He spent most of the offseason regaining his velocity, which was sitting in the low 90s back in November. When fully healthy, his fastball sits around 95-96 mph, pairing well with his breaking ball. Fenstermaker compares Roby to Winn, calling them both “thoughtful” in how they navigate their abilities on the mound.
“TK is very mature beyond his years with really good stuff,” Fenstermaker said. “He has three Major League-caliber pitches already at 20 years old. He knows how to use his stuff. He's just really smart and intellectual, when you talk to him about his craft. I think he could be an above-average Major League starter. The potential to be a No. 2 or No. 3 is not out of the question.”
2021 stats: 35 1/3 IP, 3.06 ERA, 56 K, 12 BB
Like Roby, White’s professional career has been limited by injuries and the 2020 Minor League shutdown. He had his first taste of professional action this season with Low-A Down East, and showed flashes of why the Rangers selected him in the second round of the 2018 Draft before breaking his hand in the middle of his first start after punching the ground in frustration, missing another three months.
“My emotions just got the best of me,” White said. “I did what I did, and I had to pay the consequences.

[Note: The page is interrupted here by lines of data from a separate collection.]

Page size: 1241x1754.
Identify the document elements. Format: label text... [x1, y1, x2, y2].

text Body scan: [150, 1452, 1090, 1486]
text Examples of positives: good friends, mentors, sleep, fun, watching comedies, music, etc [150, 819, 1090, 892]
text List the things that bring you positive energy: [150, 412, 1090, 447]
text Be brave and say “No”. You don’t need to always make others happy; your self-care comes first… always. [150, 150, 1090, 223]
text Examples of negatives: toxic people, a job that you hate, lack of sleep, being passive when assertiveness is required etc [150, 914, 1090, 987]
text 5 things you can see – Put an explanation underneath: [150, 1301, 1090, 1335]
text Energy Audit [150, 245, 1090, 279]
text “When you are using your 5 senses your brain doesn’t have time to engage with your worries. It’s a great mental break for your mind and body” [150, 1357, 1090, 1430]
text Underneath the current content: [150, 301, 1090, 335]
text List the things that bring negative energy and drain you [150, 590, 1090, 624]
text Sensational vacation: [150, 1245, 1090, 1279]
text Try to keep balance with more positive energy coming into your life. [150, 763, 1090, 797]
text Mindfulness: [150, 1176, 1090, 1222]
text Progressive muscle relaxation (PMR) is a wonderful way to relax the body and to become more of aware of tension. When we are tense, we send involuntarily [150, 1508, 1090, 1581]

I'm maturing and being able to sit in rehab for those three months and mature and to really think about how I'm not just hurting myself when I do that kind of stuff, it's the whole team and organization.”
He returned to the mound in August, getting seven starts for the Wood Ducks, including three double-digit strikeout games. He did so well in his return that the Rangers opted to send him to the Arizona Fall League, where he was named the Pitcher of the Year with a 1.91 ERA across 28 1/3 innings.
“Owen’s a bit more advanced [than Roby],” Fenstermaker said. “Especially going into the Fall League and doing what he did, even though he’s had limited innings. His mindset is very competitive and he’s very poised, which is surprising for somebody who hasn’t pitched a whole lot. I think his true ceiling is probably No. 2 or 3 starter in the big leagues, [but] I wouldn't even want to limit him to that.”
2021 stats: 80 2/3 IP, 4.35 ERA, 87 K, 34 BB
Sticking with the theme, Ragans is another Rangers pitching prospect who has missed time with injuries. The 2016 first-rounder underwent two Tommy John surgeries between 2018-20 that left him falling behind in the development of an already deep farm system.
In 2021, Ragans returned to form, posting a stellar campaign that earned him a selection to the All-Star Futures Game at Coors Field. At the All-Star break, Ragans had a 3.22 ERA across 36 1/3 innings, but finished with a cumulative ERA just over four.
Fenstermaker thinks the increase in workload, along with a late promotion to Double-A Frisco, caused him to fade a bit in the backend of the season. Regardless, it was a success for the former first-rounder to get a full season healthy. RoughRiders pitching coach Jeff Andrews said that Ragans has what it takes to be “one of the great ones.”
“He’s got the starter's mindset,” Fenstermaker said. “It's just a matter of health and sustainability for him and it was a huge step in his career to be able to get through the year healthy last year.”